Stored entries
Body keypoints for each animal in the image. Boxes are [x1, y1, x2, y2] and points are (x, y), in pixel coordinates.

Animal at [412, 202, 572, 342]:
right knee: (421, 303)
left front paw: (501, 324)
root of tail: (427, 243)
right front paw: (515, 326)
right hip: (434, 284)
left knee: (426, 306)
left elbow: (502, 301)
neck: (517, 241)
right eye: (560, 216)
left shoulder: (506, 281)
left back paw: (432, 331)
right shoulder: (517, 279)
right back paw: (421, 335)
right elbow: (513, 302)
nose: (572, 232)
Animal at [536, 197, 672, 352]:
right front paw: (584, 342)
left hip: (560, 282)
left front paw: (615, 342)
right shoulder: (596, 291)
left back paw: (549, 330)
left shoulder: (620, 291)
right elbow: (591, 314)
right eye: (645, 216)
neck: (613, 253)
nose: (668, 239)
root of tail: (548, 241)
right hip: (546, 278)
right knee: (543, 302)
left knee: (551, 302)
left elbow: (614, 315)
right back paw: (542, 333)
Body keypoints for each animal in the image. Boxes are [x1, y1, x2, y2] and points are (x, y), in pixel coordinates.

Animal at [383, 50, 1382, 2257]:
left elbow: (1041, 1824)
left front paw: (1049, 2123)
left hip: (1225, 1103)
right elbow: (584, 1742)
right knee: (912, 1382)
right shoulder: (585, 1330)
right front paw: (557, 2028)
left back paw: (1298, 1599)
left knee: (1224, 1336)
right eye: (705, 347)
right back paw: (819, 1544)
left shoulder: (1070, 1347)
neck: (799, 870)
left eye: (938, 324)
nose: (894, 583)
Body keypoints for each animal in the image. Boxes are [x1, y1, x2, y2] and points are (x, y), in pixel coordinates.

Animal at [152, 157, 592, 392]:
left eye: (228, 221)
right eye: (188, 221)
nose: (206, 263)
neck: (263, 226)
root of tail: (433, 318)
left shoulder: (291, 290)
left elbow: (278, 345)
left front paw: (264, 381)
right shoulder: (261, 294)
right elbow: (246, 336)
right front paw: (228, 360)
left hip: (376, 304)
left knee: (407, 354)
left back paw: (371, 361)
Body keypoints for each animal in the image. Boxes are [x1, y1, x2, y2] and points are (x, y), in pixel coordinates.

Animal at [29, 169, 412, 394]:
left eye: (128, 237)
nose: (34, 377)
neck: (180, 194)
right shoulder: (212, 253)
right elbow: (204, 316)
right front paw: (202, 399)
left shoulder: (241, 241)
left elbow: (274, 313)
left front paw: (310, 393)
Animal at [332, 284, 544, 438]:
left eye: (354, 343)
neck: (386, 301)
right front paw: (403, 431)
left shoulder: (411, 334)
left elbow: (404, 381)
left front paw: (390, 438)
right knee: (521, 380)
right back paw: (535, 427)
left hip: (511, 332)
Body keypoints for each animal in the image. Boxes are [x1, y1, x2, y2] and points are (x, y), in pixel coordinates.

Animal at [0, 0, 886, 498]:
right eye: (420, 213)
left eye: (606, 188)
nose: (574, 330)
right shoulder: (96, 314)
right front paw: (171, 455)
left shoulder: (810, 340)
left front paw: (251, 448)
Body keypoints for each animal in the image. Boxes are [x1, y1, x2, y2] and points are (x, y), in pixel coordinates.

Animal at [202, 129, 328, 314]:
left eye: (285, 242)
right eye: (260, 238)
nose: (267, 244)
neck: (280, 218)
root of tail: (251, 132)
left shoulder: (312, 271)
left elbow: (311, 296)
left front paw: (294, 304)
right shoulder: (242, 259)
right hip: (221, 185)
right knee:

Problem: All of the entries above are to be printed again exactly.

Response area:
Body keypoints for each animal in the image. Boxes are [x1, y1, x2, y2] and points are (x, y), in pixel coordinates.

Animal at [412, 202, 572, 342]:
right knee: (421, 303)
left front paw: (501, 324)
root of tail: (427, 243)
right front paw: (515, 326)
right hip: (434, 284)
left knee: (426, 306)
left elbow: (502, 301)
neck: (517, 241)
right eye: (560, 216)
left shoulder: (506, 281)
left back paw: (432, 331)
right shoulder: (517, 279)
right back paw: (421, 335)
right elbow: (513, 302)
nose: (572, 232)
Animal at [536, 197, 672, 352]:
right front paw: (584, 342)
left hip: (560, 282)
left front paw: (615, 342)
right shoulder: (596, 291)
left back paw: (549, 330)
left shoulder: (620, 291)
right elbow: (591, 314)
right eye: (645, 216)
neck: (613, 253)
nose: (668, 239)
root of tail: (548, 241)
right hip: (546, 278)
right knee: (543, 302)
left knee: (551, 302)
left elbow: (614, 315)
right back paw: (542, 333)
Body keypoints for each animal in the image. Boxes are [x1, y1, x2, y2] and points are (x, y), in pixel coordinates.

Animal at [383, 50, 1382, 2257]:
left elbow: (1041, 1824)
left front paw: (1049, 2123)
left hip: (1225, 1103)
right elbow: (584, 1742)
right knee: (912, 1382)
right shoulder: (585, 1330)
right front paw: (557, 2028)
left back paw: (1298, 1599)
left knee: (1224, 1336)
right eye: (705, 347)
right back paw: (819, 1544)
left shoulder: (1070, 1347)
neck: (799, 870)
left eye: (938, 324)
nose: (894, 583)
Body keypoints for each animal in the image. Boxes are [x1, y1, x2, y2] and points are (x, y), in pixel coordinates.

Animal at [152, 157, 592, 392]:
left eye: (228, 221)
right eye: (188, 221)
nose: (206, 263)
neck: (263, 226)
root of tail: (433, 318)
left shoulder: (291, 290)
left elbow: (278, 345)
left front paw: (264, 381)
right shoulder: (261, 294)
right elbow: (246, 336)
right front paw: (228, 360)
left hip: (376, 304)
left knee: (407, 354)
left back paw: (371, 361)
Body keypoints for each animal in the image. Boxes are [x1, y1, x2, y2] and points are (x, y), in pixel coordinates.

Animal at [29, 169, 412, 394]:
left eye: (128, 237)
nose: (34, 377)
neck: (180, 194)
right shoulder: (212, 253)
right elbow: (204, 316)
right front paw: (202, 399)
left shoulder: (241, 241)
left elbow: (274, 313)
left front paw: (310, 393)
Animal at [332, 284, 544, 438]:
left eye: (354, 343)
neck: (386, 301)
right front paw: (403, 431)
left shoulder: (411, 334)
left elbow: (404, 381)
left front paw: (390, 438)
right knee: (521, 380)
right back paw: (535, 427)
left hip: (511, 332)
Body keypoints for each animal in the image. Boxes are [x1, y1, x2, y2] and points are (x, y), in pixel coordinates.

Animal at [0, 0, 886, 498]:
right eye: (420, 213)
left eye: (606, 188)
nose: (574, 330)
right shoulder: (96, 314)
right front paw: (171, 455)
left shoulder: (810, 340)
left front paw: (251, 448)
Body keypoints for each animal in the image. Boxes are [x1, y1, x2, y2] and points are (x, y), in pixel coordinates.

Animal at [202, 129, 328, 314]:
left eye: (285, 242)
right eye: (260, 238)
nose: (267, 244)
neck: (280, 218)
root of tail: (251, 132)
left shoulder: (312, 271)
left elbow: (311, 296)
left front paw: (294, 304)
right shoulder: (242, 259)
right hip: (221, 185)
right knee:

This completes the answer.